How To Successfully Go No Contact With Toxic Parents? 8 Tips To Follow

In real life, is there an unfollow button for people, especially parents? If you are not in touch with your parents, here are 8 tips that can help you make your decision.

The hardest thing you will ever do is close the door on your past. It will also be the most empowering.

You can’t wake up one day and decide to cut your mother or father out of your life, but rather it’s a decision that comes after years of trying everything to maintain the relationship.

But something finally explodes inside you – you see that the cost of this connection is too high, and perhaps for the first time in your life, you choose yourself.

Related: Fake friends: 5 things they do and what you can do about it

#What does “no contact with parents” mean?

Before anything else, let me get this straight. “No Contact” is not just a silent treatment. Staying silent is abusive, and is done to control people as punishment by the narcissist. They use this tactic to hurt others and show that their feelings are invalid.

Many reasons can lead to someone not communicating with their parents, but usually, it’s because their dysfunctional behavior is asking too much of them. Mentally, emotionally, physically – you can’t pay that price anymore.

Society harshly judges those who stay away from their family members. If you’re on your first date, for example, and you say you don’t talk to your family members, that will be seen as a big red flag (and to some extent – it can be).

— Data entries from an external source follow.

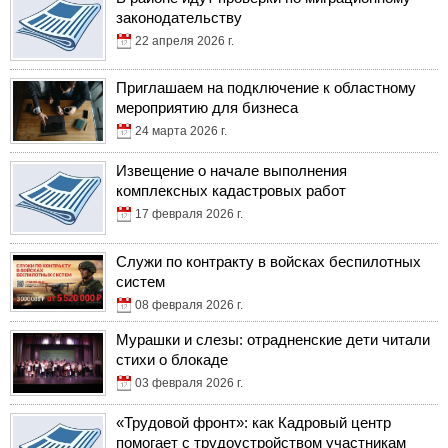
законодательству
22 апреля 2026 г.
Приглашаем на подключение к областному
мероприятию для бизнеса
24 марта 2026 г.
Извещение о начале выполнения
комплексных кадастровых работ
17 февраля 2026 г.
Служи по контракту в войсках беспилотных
систем
08 февраля 2026 г.
Мурашки и слезы: отрадненские дети читали
стихи о блокаде
03 февраля 2026 г.
«Трудовой фронт»: как Кадровый центр
помогает с трудоустройством участникам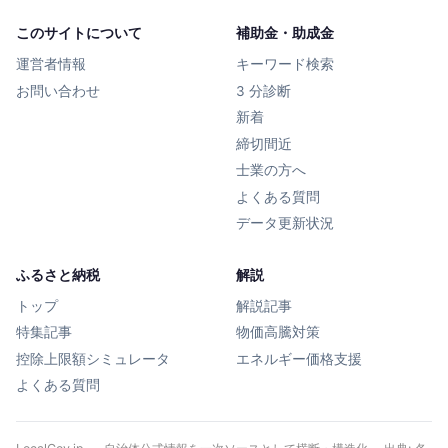
このサイトについて
補助金・助成金
運営者情報
キーワード検索
お問い合わせ
3 分診断
新着
締切間近
士業の方へ
よくある質問
データ更新状況
ふるさと納税
解説
トップ
解説記事
特集記事
物価高騰対策
控除上限額シミュレータ
エネルギー価格支援
よくある質問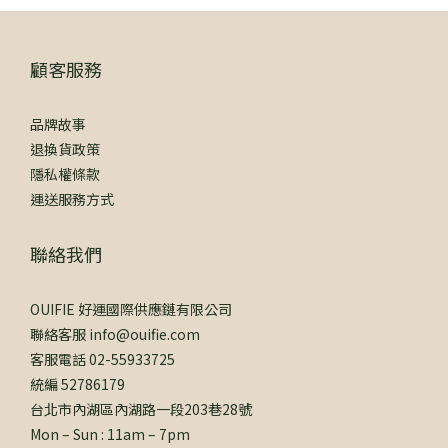
顧客服務
品牌故事
退換貨政策
隱私權條款
運送服務方式
聯絡我們
OUIFIE 好運國際供應鏈有限公司
聯絡客服 info@ouifie.com
客服電話 02-55933725
統編 52786179
台北市內湖區內湖路一段203巷28號
Mon – Sun : 11am – 7pm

But things need context, and there’s certainly no room for such interpretation during small talk on a first date.

#So, here are 8 tips to not call your toxic parents

1. Set your limits and learn to stick to them

Mention triggers or signs that there is a problem and respectfully ask them to be attentive when they appear in conversation with each other – if they refuse or if the problem starts to arise anyway despite your request, disengage immediately and leave the conversation.

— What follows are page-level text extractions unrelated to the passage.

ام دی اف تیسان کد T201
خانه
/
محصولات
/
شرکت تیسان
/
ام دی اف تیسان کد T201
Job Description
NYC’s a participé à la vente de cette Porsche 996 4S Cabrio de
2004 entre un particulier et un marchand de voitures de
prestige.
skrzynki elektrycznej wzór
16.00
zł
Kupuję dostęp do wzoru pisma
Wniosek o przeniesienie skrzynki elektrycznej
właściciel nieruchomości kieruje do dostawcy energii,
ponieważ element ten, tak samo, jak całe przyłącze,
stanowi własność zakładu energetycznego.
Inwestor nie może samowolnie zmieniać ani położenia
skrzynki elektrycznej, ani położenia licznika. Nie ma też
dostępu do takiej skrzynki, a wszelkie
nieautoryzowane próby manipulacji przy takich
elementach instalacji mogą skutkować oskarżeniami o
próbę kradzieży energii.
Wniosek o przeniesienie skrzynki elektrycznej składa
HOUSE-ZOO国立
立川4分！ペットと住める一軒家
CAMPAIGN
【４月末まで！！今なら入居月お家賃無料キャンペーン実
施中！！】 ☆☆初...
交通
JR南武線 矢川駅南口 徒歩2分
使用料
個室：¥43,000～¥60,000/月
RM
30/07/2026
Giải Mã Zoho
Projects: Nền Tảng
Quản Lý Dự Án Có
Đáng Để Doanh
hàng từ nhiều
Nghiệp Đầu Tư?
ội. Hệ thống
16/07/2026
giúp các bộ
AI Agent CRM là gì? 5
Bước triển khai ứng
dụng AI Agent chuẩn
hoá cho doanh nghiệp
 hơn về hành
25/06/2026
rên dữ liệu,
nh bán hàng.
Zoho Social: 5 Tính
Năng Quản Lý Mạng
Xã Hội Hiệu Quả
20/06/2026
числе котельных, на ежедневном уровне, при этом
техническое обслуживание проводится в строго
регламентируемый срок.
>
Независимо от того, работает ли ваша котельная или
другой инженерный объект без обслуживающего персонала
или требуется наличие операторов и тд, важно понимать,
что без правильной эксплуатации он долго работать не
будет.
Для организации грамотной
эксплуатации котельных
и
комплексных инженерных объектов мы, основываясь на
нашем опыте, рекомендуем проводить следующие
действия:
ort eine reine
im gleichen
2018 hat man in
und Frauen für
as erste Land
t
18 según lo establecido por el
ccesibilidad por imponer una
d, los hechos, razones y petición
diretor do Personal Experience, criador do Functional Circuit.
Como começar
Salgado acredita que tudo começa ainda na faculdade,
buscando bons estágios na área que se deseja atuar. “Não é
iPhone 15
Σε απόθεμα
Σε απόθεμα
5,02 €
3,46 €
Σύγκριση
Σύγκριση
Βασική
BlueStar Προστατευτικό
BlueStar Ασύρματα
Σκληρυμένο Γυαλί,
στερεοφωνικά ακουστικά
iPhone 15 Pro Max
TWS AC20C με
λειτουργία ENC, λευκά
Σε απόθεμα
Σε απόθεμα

Be firm – and do not allow any attempts to get drawn back into these arguments with them.

2. Stop trying to please them

You don’t need their approval or happiness; You need your own to move forward. Do what makes you happy, not what you think will make you happy.

3. Do not engage in arguments

Arguing or reasoning with a toxic parent is like beating a dead horse. He’d been beaten so many times that there was no momentum left in him – and he wasn’t going anywhere anymore.

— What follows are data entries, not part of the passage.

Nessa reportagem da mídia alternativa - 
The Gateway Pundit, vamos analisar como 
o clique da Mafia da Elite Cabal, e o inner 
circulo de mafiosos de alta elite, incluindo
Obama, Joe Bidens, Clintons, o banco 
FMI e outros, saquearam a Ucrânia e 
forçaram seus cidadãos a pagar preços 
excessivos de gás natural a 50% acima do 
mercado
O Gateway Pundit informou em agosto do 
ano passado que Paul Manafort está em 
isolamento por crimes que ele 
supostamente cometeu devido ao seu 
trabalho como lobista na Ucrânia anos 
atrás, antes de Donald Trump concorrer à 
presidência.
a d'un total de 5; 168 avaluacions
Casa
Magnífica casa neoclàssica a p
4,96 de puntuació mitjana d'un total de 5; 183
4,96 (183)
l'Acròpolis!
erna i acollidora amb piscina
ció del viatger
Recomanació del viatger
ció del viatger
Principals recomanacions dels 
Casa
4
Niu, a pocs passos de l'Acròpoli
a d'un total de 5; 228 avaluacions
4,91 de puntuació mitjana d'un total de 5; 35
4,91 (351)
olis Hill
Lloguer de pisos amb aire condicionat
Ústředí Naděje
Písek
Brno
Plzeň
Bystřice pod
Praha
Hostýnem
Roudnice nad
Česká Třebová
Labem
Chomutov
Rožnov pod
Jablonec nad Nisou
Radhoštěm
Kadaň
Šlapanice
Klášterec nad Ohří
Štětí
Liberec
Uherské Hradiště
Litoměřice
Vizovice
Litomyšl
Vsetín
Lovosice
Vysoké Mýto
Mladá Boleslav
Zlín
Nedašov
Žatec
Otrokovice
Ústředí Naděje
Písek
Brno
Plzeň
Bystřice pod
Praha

They are the way they are and they are set in their way, no matter how good your points are, they won’t change their minds about much.

This can be very stressful for most people – when you argue with a narcissist, at the end of the argument you usually feel worse than before (and not just because you didn’t “win” the argument).

4. Protect yourself from them

Your toxic mother or father will not change overnight because they are toxic, and they may blame you for everything, but you need to limit the extent of their influence on your life and emotions.

If the abuse continues despite your best efforts to avoid arguments and keep conversations civil and respectful by setting boundaries – it may be time to break off the relationship.

5. Get rid of the guilt

Not communicating with parents is a big decision. Doubts and guilt will always follow. But sometimes that’s just the way life goes. You have to prioritize your health and well-being above all else.

It is never your responsibility to fix or tolerate a harmful dynamic. So don’t feel guilty for taking this step towards healing yourself.

6. Seek therapy if necessary – it will help

One good tip for no contact with parents is that a therapist can help you discover these thoughts and offer solutions to help you maneuver around them. This will allow you to get through your day without these thoughts constantly getting in your way.

Therapy is essential to maintaining or improving your relationship, but don’t expect too much of it either.

7. You don’t need to change; They do

Only they can make a difference, and you can suggest treatment, but you have to accept that there is only so much you can do.

9. Take charge and control

You are the captain of your emotions when it comes to your relationship with your parents, now and in the future.

You can choose to be there during the holidays or not, and you can choose whether or not you want to be there for your parents when they need you.

No matter who is causing harm to you — just know that they do not love you. You must advocate for yourself because no one else will.